2. This is not, of course, to suggest the substitution of a
regime of fact pleading for the notice-pleading approach embodied
in the Federal Rules of Civil Procedure. Nor is this Court
unmindful of the teaching of Neitske v. Williams, - U.S. -,
109 S.Ct. 1827, 1831, 104 L.Ed.2d 338 (1989) that "a complaint.
containing as it does both factual allegations and legal
conclusions is frivolous where it lacks an arguable basis either
in law or in fact-this Court has consistently (even pre-Neitzke)
applied that concept and the generous reading called for by
Haines v. Kerner, 404 U.S. 519, 520-21. 92 S.Ct. 594, 595-96, 30
L.Ed.2d 652 (1972) (per curiam) to give pro se in forma pauperis
plaintiffs every benefit of the doubt in reading their self-
prepared pleadings. But neither those cases nor any other
controlling authority calls for such a plaintiff to gain access
to the federal courts based only on the kind of end-result
conclusory statements that Wilson submits here.
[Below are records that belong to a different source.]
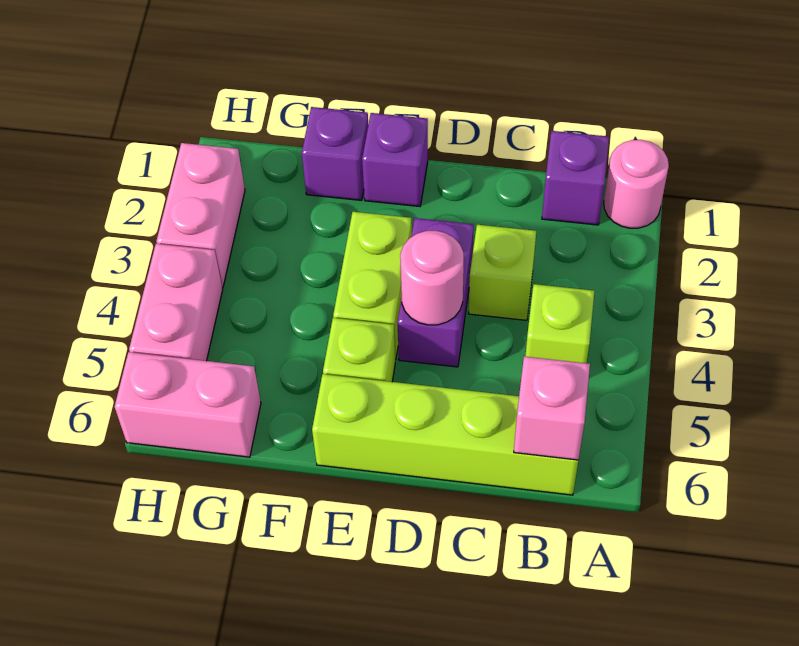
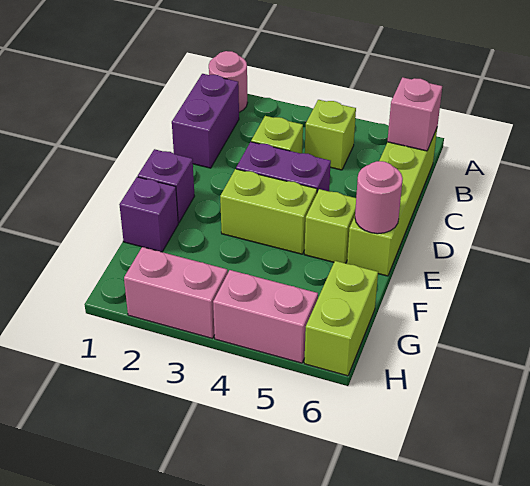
purple 1x1 brick [542,131,609,225] -> purple 1x2 brick [172,74,239,168]
pink 1x1 round brick [400,231,464,325] -> pink 1x1 round brick moved to [355,161,403,234]
pink 1x2 brick [115,352,261,457] -> lime 1x2 brick [304,261,378,376]

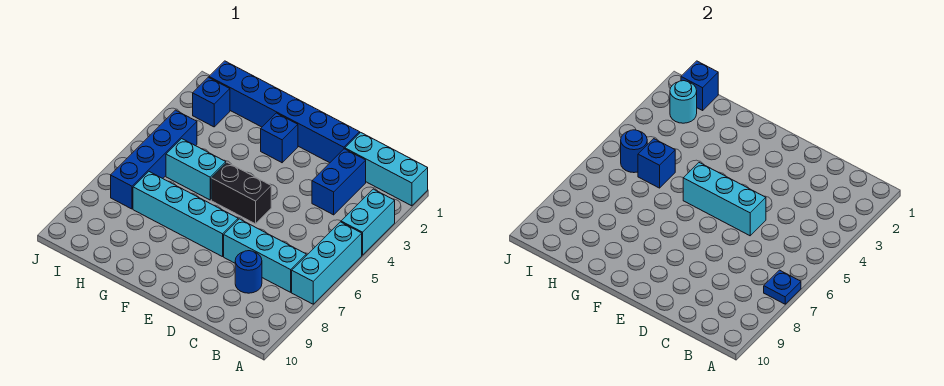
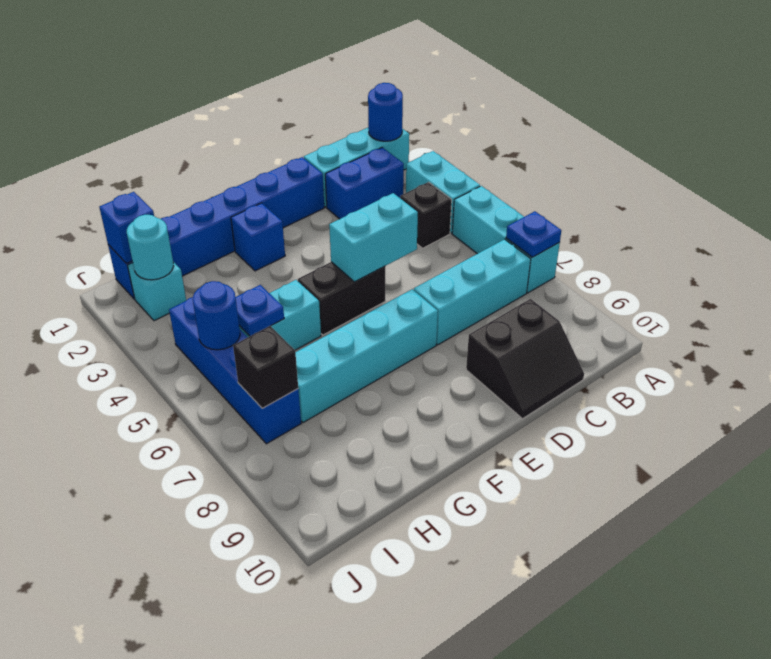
none -> black 1x1 brick [401,182,452,248]
blue 1x2 brick [312,149,366,215] -> blue 1x2 brick turned to [325,147,404,219]
blue 1x1 round brick [235,251,262,293] -> blue 1x1 round brick moved to [368,83,403,141]
none -> black 2x2 slope [466,299,584,419]
cyan 1x3 brick [683,163,766,236] -> cyan 1x2 brick [329,193,418,282]
blue 1x1 brick [638,139,675,188] -> blue 1x1 plate [236,285,284,336]
blue 1x1 brick [193,77,230,127] -> cyan 1x1 brick [128,262,186,321]
none -> black 1x1 brick [233,326,298,408]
Having said
that, however. this Court would still grant Wilson the
opportunity to correct what seems a curable defect if that were
the only hurdle he confronted here.
3. Even if Wilson were in fact to allege specifically that he
was forced to share a cell with an inmate with AIDS. it is
doubtful that he would have a cognizable claim. Several courts
have rejected the notion that failure to segregate inmates with
AIDS from other inmates is itself a constitutional tort
actionable under 42 U.S.C. Section 1983 (see Feigley v. Fulcomer,
720 F.Supp. 475, 482 (M.D.Pa.1989); Traylor v. Lane, 1988 WL
93479, 1988 U.S.Dist. LEXIS 9733, at 4-5 (N.D. Ill.)). Nothing
suggests that the standard for a right of action against the
United States under FTCA would be any more lenient.
4. Wilson alleges that DOC monitors inmates who are at high
risk for developing AIDS by giving them a physical examination
every three months. That facially benign and beneficial program
appears to be the source of Wilson's medical experimentation
claim.
5. Of course Service could be held liable for DOC's acts if the
terms of its contract with DOC vested Service with the power to
direct or control the detailed physical performance of DOC's work
under the contract (United States v. Orleans, 425 U.S. 807, 814,
96 S.Ct. 1971, 1975-76, 48 L.Ed.2d 390 (1976); Quilico v. Kaplan,
749 F.2d 480, 482-83 (7th Cir.1984) (labeling the independent
contractor standard "the strict control test")). Although Wilson
apparently has acquired a copy of the contract through Freedom of
Information Act requests. he makes no such allegations here. At
most Wilson alleges Service designed a protocol to use inmates as
guinea pigs for medical experimentation. That is not enough to
make the government liable under FTCA (see Barrett v. United
States, 660 F.Supp. 1291, 1313-15 (S.D.N.Y. 1987)).